In this projection (below) of average time of travel from the city of Rome, for instance, we see that Southern France and North Africa were able to be reached from Rome within a week, whereas the entire Eastern Coast of the Italian Peninsula was, in real terms, between eight and eleven days away. Similarly, it was possible to get from Rome to Constantinople in less than three weeks, but after three weeks of Northward travel one would barely have made it through the Alps.

From Rome - Orbis

{Image credit: orbis.stanford.edu}

We must consider this to be as much of a “real” geography as the intelletual-scientific geography of Ptolemy, and perhaps more so. We have not yet begun actually plotting Orbis’ distance-times against our data (as we are still collecting mentioned locations).
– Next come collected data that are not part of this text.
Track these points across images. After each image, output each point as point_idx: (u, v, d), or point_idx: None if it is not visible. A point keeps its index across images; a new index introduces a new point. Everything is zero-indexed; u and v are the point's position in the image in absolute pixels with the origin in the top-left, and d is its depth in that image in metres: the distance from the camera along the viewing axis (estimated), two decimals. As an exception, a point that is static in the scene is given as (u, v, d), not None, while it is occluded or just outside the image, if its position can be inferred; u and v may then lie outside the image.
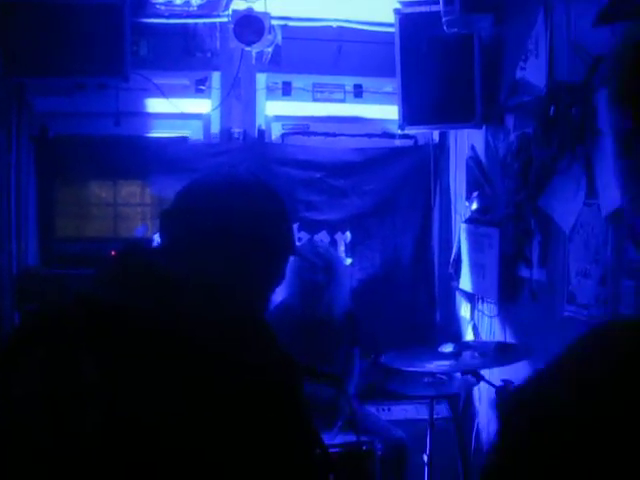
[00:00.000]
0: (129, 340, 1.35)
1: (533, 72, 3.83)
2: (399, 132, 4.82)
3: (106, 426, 1.29)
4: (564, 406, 1.05)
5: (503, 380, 3.45)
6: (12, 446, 1.33)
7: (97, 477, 1.29)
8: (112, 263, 1.56)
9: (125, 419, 1.31)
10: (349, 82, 5.25)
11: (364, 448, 3.27)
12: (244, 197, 1.62)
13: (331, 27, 4.95)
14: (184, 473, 1.31)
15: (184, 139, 5.23)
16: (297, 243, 4.87)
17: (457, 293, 5.02)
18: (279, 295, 4.28)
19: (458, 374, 3.91)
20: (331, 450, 3.02)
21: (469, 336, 4.75)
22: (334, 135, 5.27)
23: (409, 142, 5.34)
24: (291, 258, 1.76)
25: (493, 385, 3.47)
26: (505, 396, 1.30)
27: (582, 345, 1.32)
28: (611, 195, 3.11)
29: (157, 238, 1.67)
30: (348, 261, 5.11)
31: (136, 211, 5.23)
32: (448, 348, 3.69)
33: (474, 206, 4.56)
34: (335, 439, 3.12)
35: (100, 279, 1.53)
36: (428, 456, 3.86)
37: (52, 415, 1.31)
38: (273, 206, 1.67)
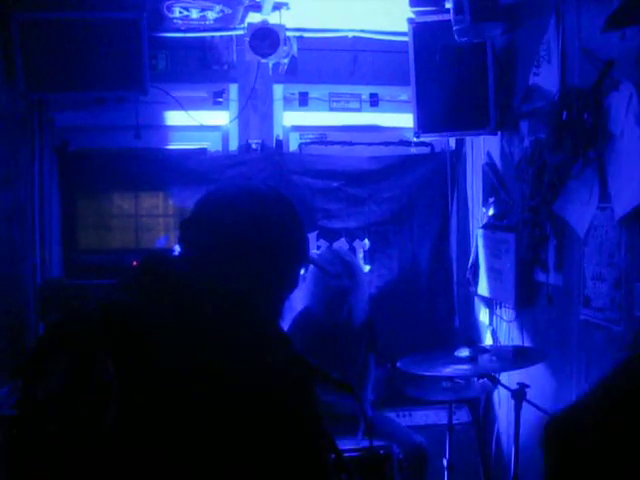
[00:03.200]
0: (146, 342, 1.41)
1: (546, 78, 3.86)
2: (415, 140, 4.85)
3: (122, 421, 1.35)
4: (594, 442, 1.15)
5: (519, 383, 3.46)
6: (35, 447, 1.39)
7: (110, 467, 1.34)
8: (133, 271, 1.63)
9: (141, 415, 1.36)
10: (365, 91, 5.30)
11: (382, 452, 3.30)
12: (259, 206, 1.68)
13: (346, 37, 5.00)
14: (197, 466, 1.36)
15: (203, 151, 5.29)
16: (315, 251, 4.92)
17: (475, 298, 5.04)
18: (302, 302, 4.35)
19: (475, 378, 3.93)
20: (348, 454, 3.05)
21: (488, 341, 4.77)
22: (351, 144, 5.31)
23: (426, 150, 5.37)
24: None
25: (509, 389, 3.49)
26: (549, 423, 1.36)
27: (618, 379, 1.39)
28: (624, 198, 3.13)
29: (178, 248, 1.73)
30: (367, 268, 5.15)
31: (157, 222, 5.31)
32: (464, 352, 3.71)
33: (491, 212, 4.58)
34: (353, 444, 3.15)
35: (121, 287, 1.59)
36: (448, 460, 3.89)
37: (71, 411, 1.37)
38: (287, 215, 1.73)
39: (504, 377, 3.99)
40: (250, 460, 1.39)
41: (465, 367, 3.61)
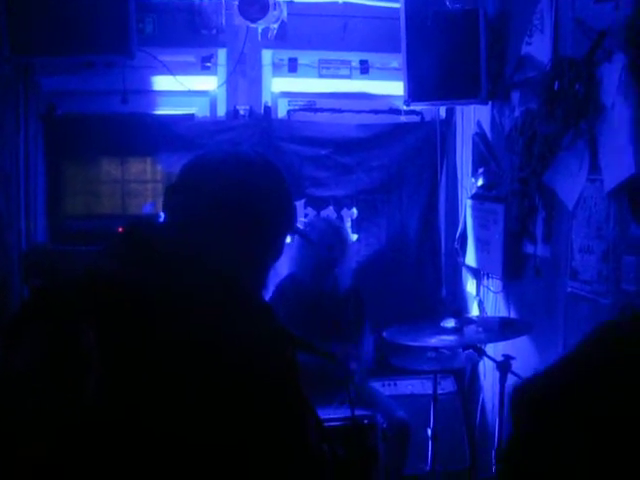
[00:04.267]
0: (130, 310, 1.38)
1: (538, 47, 3.81)
2: (405, 108, 4.81)
3: (104, 391, 1.33)
4: (563, 407, 1.16)
5: (504, 355, 3.47)
6: (12, 413, 1.37)
7: (94, 438, 1.32)
8: (118, 238, 1.59)
9: (124, 385, 1.34)
10: (355, 58, 5.24)
11: (365, 422, 3.30)
12: (247, 173, 1.64)
13: (337, 3, 4.93)
14: (179, 438, 1.34)
15: (191, 116, 5.23)
16: (302, 219, 4.90)
17: (463, 269, 5.03)
18: (287, 267, 4.34)
19: (461, 349, 3.93)
20: (332, 424, 3.05)
21: (475, 312, 4.77)
22: (340, 111, 5.26)
23: (415, 118, 5.32)
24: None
25: (494, 360, 3.50)
26: (518, 387, 1.36)
27: (587, 347, 1.40)
28: (614, 170, 3.11)
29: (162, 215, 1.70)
30: (354, 237, 5.13)
31: (144, 188, 5.26)
32: (450, 323, 3.71)
33: (480, 182, 4.56)
34: (337, 413, 3.14)
35: (106, 253, 1.56)
36: (432, 430, 3.90)
37: (50, 381, 1.35)
38: (275, 183, 1.70)
39: (489, 348, 4.01)
40: (234, 432, 1.37)
41: (451, 338, 3.61)
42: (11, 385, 1.40)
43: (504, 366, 3.41)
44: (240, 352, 1.40)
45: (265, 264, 1.70)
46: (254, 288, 1.65)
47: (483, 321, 3.96)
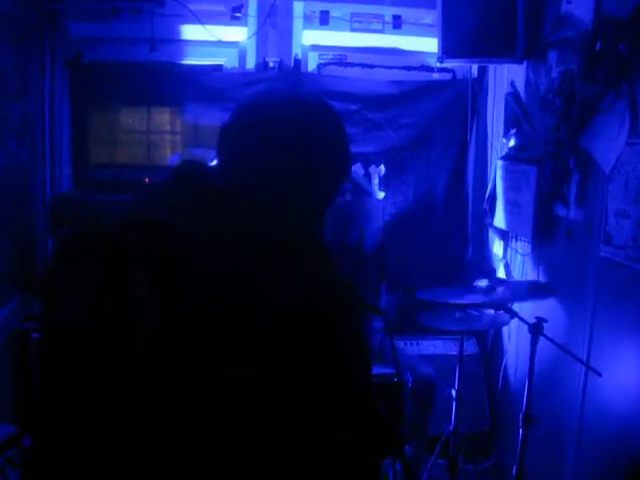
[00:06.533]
0: (180, 260, 1.32)
1: (579, 6, 3.71)
2: (437, 65, 4.72)
3: (156, 344, 1.29)
4: None
5: (536, 317, 3.43)
6: (59, 363, 1.34)
7: (145, 393, 1.29)
8: (164, 183, 1.50)
9: (176, 338, 1.29)
10: (388, 12, 5.12)
11: (395, 380, 3.29)
12: (306, 116, 1.55)
13: (372, -46, 4.83)
14: (233, 392, 1.29)
15: (219, 67, 5.15)
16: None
17: (490, 230, 4.98)
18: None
19: (490, 311, 3.90)
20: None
21: (501, 274, 4.73)
22: (371, 67, 5.17)
23: (447, 76, 5.23)
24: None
25: (527, 322, 3.45)
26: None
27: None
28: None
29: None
30: (381, 195, 5.08)
31: (170, 138, 5.22)
32: (482, 283, 3.68)
33: (511, 143, 4.49)
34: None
35: (148, 199, 1.48)
36: (457, 391, 3.89)
37: (97, 330, 1.31)
38: (335, 128, 1.60)
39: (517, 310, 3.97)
40: (300, 384, 1.31)
41: (484, 298, 3.58)
42: (57, 337, 1.37)
43: (537, 328, 3.37)
44: (306, 304, 1.33)
45: (323, 209, 1.61)
46: (316, 236, 1.58)
47: (514, 283, 3.92)
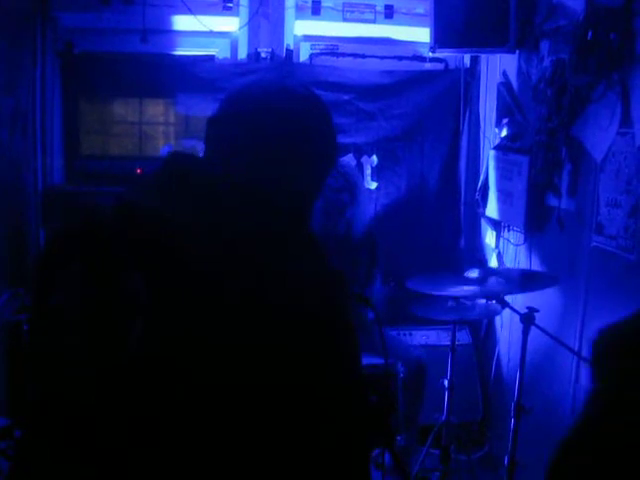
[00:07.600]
0: (173, 249, 1.31)
1: (571, -5, 3.72)
2: (430, 55, 4.71)
3: (149, 335, 1.28)
4: None
5: (528, 307, 3.43)
6: (50, 355, 1.33)
7: (137, 384, 1.29)
8: (153, 173, 1.49)
9: (169, 330, 1.29)
10: (380, 2, 5.11)
11: (384, 371, 3.29)
12: (293, 104, 1.55)
13: (363, -56, 4.81)
14: (226, 384, 1.29)
15: (211, 58, 5.13)
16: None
17: (482, 220, 4.99)
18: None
19: (482, 300, 3.91)
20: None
21: (493, 263, 4.74)
22: (363, 56, 5.15)
23: (440, 66, 5.22)
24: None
25: (518, 312, 3.46)
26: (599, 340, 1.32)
27: None
28: (647, 124, 3.05)
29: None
30: (374, 185, 5.07)
31: (161, 130, 5.20)
32: (474, 273, 3.68)
33: (504, 133, 4.49)
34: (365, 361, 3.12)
35: (139, 189, 1.47)
36: (449, 381, 3.89)
37: (92, 322, 1.30)
38: (321, 115, 1.60)
39: (509, 300, 3.98)
40: (286, 376, 1.31)
41: (475, 288, 3.58)
42: (48, 330, 1.36)
43: (528, 318, 3.38)
44: (296, 293, 1.34)
45: (310, 199, 1.61)
46: (304, 224, 1.57)
47: (506, 273, 3.92)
When we do, this will give us a representation of how ninth-century readers may have imagined the relationship between different places in the Chronography based on their own experiences, and others’ tales, of travel.
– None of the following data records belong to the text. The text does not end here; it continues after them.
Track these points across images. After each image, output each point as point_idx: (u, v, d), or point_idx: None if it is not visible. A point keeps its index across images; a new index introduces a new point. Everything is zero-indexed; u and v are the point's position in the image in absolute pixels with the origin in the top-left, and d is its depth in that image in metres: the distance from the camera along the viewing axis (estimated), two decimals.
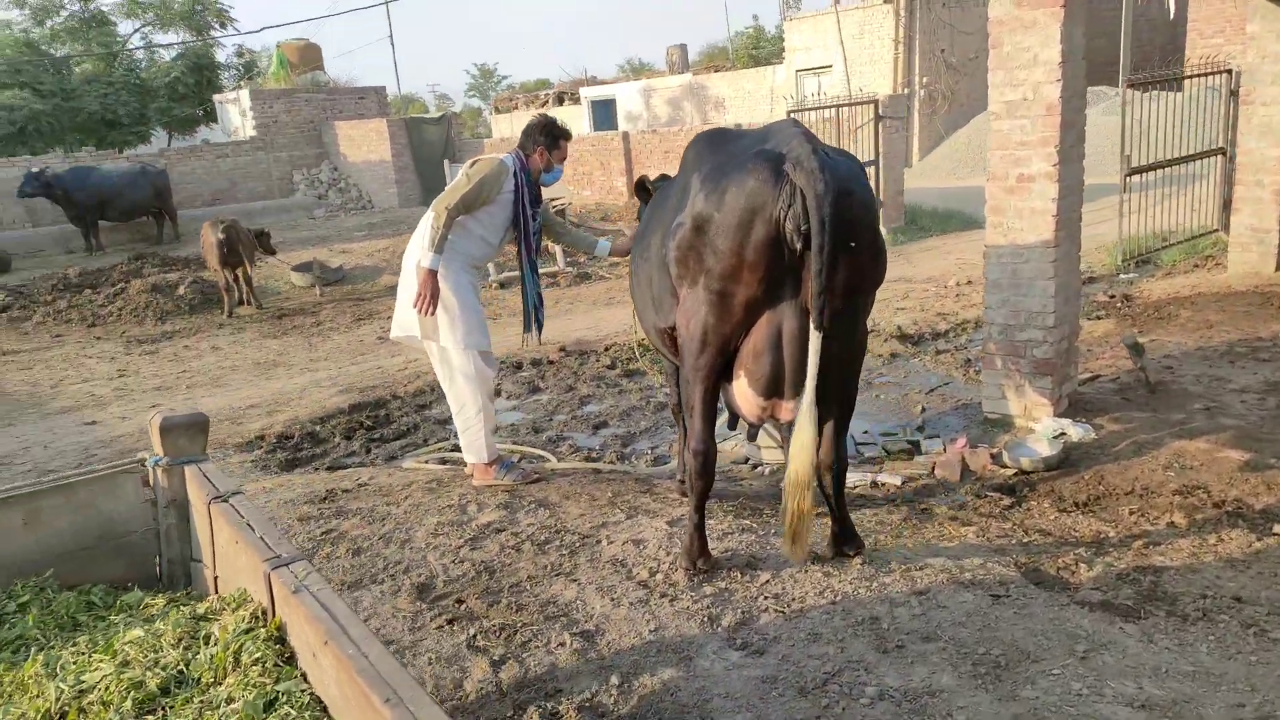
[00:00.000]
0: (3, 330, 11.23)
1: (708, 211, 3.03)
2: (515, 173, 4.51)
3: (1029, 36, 4.91)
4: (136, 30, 22.91)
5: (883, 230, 3.27)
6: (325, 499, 4.39)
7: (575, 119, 28.80)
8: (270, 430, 6.35)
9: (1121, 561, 3.57)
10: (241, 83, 22.60)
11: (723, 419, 4.34)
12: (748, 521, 3.88)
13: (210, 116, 22.33)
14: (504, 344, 8.56)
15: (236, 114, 20.66)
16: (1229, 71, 10.15)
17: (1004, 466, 4.89)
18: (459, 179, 4.46)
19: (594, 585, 3.31)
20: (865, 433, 5.81)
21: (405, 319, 4.43)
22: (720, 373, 3.21)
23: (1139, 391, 5.76)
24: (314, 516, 4.12)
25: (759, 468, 5.25)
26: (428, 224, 4.33)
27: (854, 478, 4.85)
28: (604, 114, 27.85)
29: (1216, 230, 10.48)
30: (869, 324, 3.72)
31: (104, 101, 20.43)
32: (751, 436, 3.65)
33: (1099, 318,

The Second approach we are taking to place-geography seeks to represent what we now think of as the “real” or “actual” physical geography of the world captured by the text of the Chronography. This is, in other words, the standard practice of historians today. Historians cull lists of places mentioned in texts, and from these reproduce things like the helpful maps of “Places Mentioned in the Text” at the beginning of a translation or critical edition.

These illustrations, however, do not actually tell us how to read this text with medieval eyes, or a medieval mind. In fact, such projections simply reflect to us, in advance, how we will end up reading the setting of the text. These maps take places mentioned in the text and represent them in our version of geography: a satellite view of the earth. In our lab group, Andrew Ling is drawing on platforms and resources such as the Pelagios Commons and the Pleiades Gazetteer to produce a satellite-view map marking each of the places and geographic features mentioned in the Chronography. This approach does not help us to understand how the medieval reader approached the text, but rather confronts us with the way that we understand the text. The contrast between this second approach, and the two historical representations produced by the first approach (above) will, at the least, allow us to identify presumptions that we bring to the text that may inhibit our understanding of how the text works and was read in the middle ages.

Until we are able to set these different representions side-by-side we will not know what further insights are to be gained in the comparison and contrast, but certainly all three are a part of the interpretive work that must be done to capture the place-geography of the Chronography.

Finally, our Third approach addresses the space-narrative, “fictional universe” of the Chronography by performing both quantitative and qualitative analyses on the geographic network created by the plot of the text itself. What geographies are associated with different emperors? What places are consistently adjacent in the text? What places are associated with different positively or negatively-presented groups (i.e., “heretics”)? Ethan Yaro is leading this investigation and, with the collaboration of Emma Holtsinger, is using the qualitative textual analysis tool MaxQDA to answer these and other questions. The next blog posts will describe Ethan and Emma’s work, and will present some preliminary results.

In conclusion, it should be clear that we believe the problem of accounting for both place-geography and space-narrative in historical texts is one that must be worked out. Ways of reading are not self-evident, and so ours is an intentionally heuristic approach. Because of the multiplicty of the question, we believe that we must work through to multiple answers. Even with these answers in hand, we will not have anything like a single solution. One of our ongoing challenges will be to sustain this multiplicity, even as we push towards greater understanding and clarity.